By Geoff Smart and Randy Street
The most important decisions business people make are who decisions, not what decisions.
Jay Jordan, CEO of the Jordan Company, told us how he once hired a candidate who looked great on paper but failed in the role. The executive demanded some feedback from Jordan on the day of his termination. Jordan didn’t want to add insult to the injury, but finally couldn’t resist himself from saying: “ Look I hired your resume, and what I got was you.”
The Art Critic: based on gut instinct. Some people believe they are naturally equipped for reading people. Gut instinct is terribly inaccurate.
The Sponge: Buissy executives let everyone interview the candidate. Typically with no coordination at all, so candidate answers same questions. Assessment rarely goes deeper than “He’s a nice guy”
The Prosecutor: Aggressively try to make candidates trip on mistakes by challenging them with trick questions. Knowledge and ability to do the job are not the same thing.
The Suitor: Spend their time selling and little time listening
The Trickster: Play tricks to test candidate behavior. Doesn’t evaluate the ability to do the job.

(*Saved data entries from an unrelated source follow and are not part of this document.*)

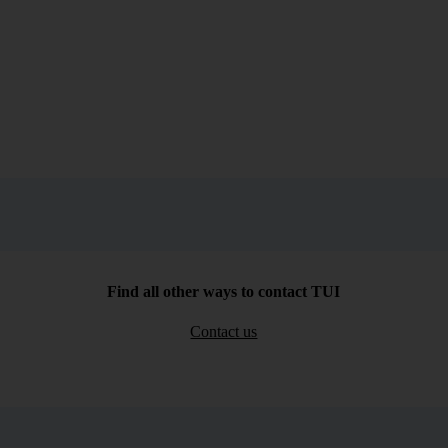
Find all other ways to contact TUI
Contact us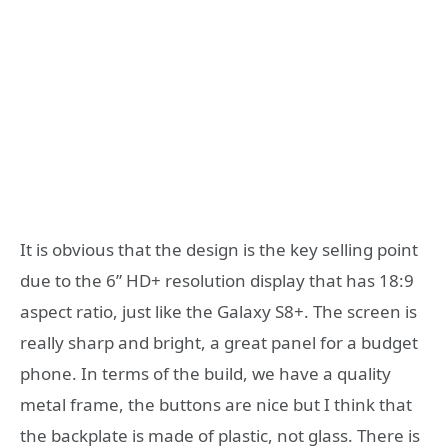
It is obvious that the design is the key selling point
due to the 6” HD+ resolution display that has 18:9
aspect ratio, just like the Galaxy S8+. The screen is
really sharp and bright, a great panel for a budget
phone. In terms of the build, we have a quality
metal frame, the buttons are nice but I think that
the backplate is made of plastic, not glass. There is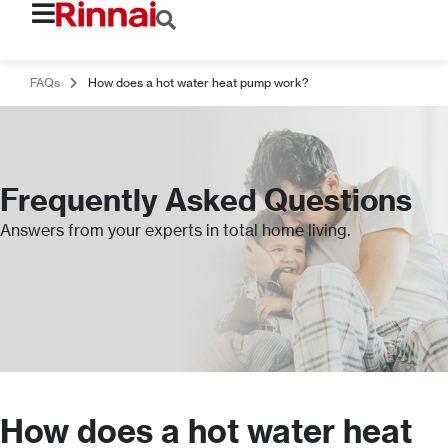
FAQs
How does a hot water heat pump work?
Frequently Asked Questions
Answers from your experts in total home living.
How does a hot water heat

The Animal Lover: Interviewers who have guru questions like ‘what is your favorite animal’ and expect that to predict something.
The Chatterbox: yada yada become friends type, but collects no insights on the candidate.
The Psychological and Personality tester: not useful to predict fit, and easy to sidewalk.
The Aptitude Tester: good for screening, but not good enough on isolation.
The Fortune-Teller: questions on how to face hypothetical situations have proven to be useless, as candidate can adapt answers, be vague about them, and not reflect reality at all.
Its hard to see people for who they really are, thats why we need s method, and thats why voodoo hiring methods fail.
Finding A players: candidates who have at least 90% chance of achieving a set of outcomes that only top 10% of candidates could achieve.